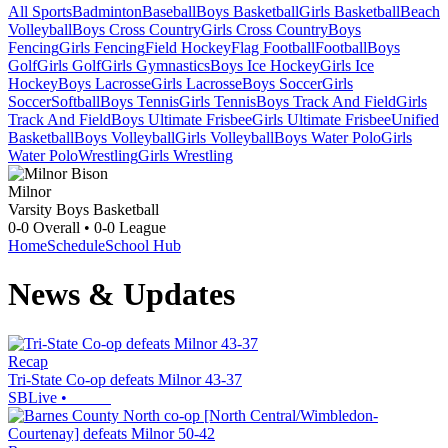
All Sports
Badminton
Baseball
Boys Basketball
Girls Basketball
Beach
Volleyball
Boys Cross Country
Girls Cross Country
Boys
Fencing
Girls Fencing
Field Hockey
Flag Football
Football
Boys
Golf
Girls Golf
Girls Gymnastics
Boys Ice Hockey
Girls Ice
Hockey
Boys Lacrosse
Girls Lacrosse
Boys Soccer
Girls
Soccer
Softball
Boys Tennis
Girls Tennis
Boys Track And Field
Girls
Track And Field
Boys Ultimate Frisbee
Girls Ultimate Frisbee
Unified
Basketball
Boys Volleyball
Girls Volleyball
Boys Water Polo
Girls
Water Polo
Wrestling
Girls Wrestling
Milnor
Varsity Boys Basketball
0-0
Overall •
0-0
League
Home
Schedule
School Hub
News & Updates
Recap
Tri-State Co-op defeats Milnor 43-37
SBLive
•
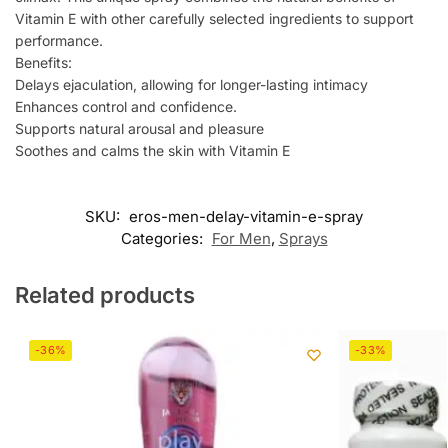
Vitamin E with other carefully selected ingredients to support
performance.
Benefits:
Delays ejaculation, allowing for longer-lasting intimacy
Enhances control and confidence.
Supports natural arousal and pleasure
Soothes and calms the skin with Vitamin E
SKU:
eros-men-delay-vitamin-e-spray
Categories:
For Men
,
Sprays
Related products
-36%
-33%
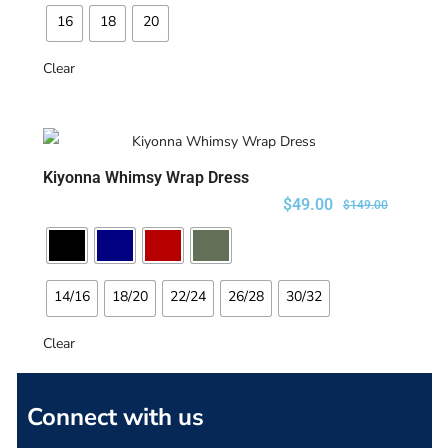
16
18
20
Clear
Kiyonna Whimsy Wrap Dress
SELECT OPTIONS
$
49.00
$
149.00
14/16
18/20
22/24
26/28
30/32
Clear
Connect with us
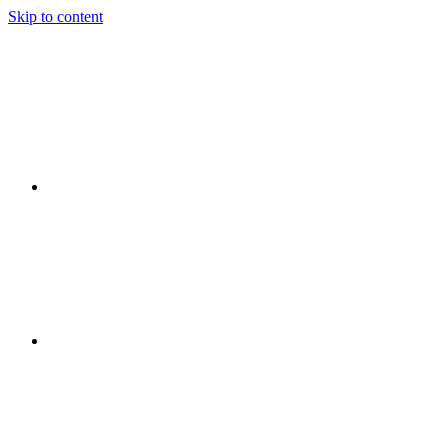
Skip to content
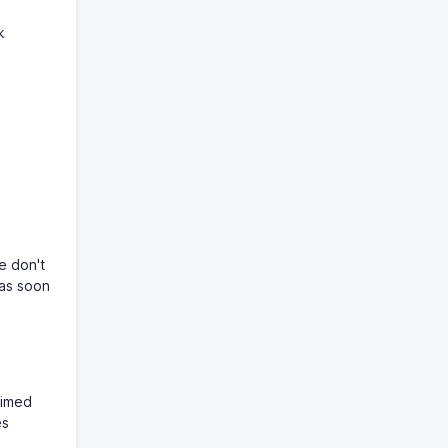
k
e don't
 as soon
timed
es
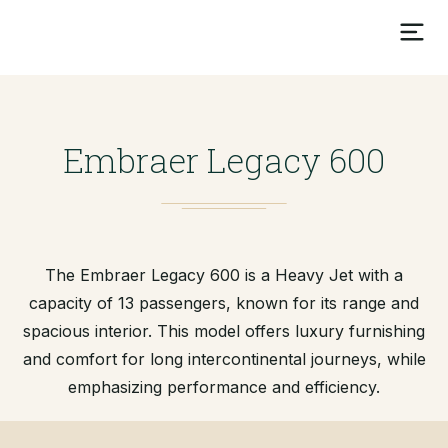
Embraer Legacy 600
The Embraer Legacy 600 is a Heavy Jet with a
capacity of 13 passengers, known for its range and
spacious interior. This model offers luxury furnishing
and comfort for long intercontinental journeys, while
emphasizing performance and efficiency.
=======
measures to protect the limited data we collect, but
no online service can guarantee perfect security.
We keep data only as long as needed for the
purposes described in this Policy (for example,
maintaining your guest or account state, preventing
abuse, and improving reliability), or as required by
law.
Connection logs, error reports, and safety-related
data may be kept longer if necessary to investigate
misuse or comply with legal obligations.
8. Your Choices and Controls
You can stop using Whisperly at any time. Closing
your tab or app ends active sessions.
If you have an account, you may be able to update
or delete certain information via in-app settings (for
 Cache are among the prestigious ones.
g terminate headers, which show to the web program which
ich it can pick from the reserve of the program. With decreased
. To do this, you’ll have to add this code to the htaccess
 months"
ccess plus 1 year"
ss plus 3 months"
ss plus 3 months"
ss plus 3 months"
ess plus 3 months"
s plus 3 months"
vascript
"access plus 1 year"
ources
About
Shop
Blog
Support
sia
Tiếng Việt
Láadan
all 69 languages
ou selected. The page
=======
> [HOW TO COMPLETE THIS TASK]: Please return each line in the rows above that contains the string "data". Case counts.

> [SOLUTION]:
measures to protect the limited data we collect, but
We keep data only as long as needed for the
data may be kept longer if necessary to investigate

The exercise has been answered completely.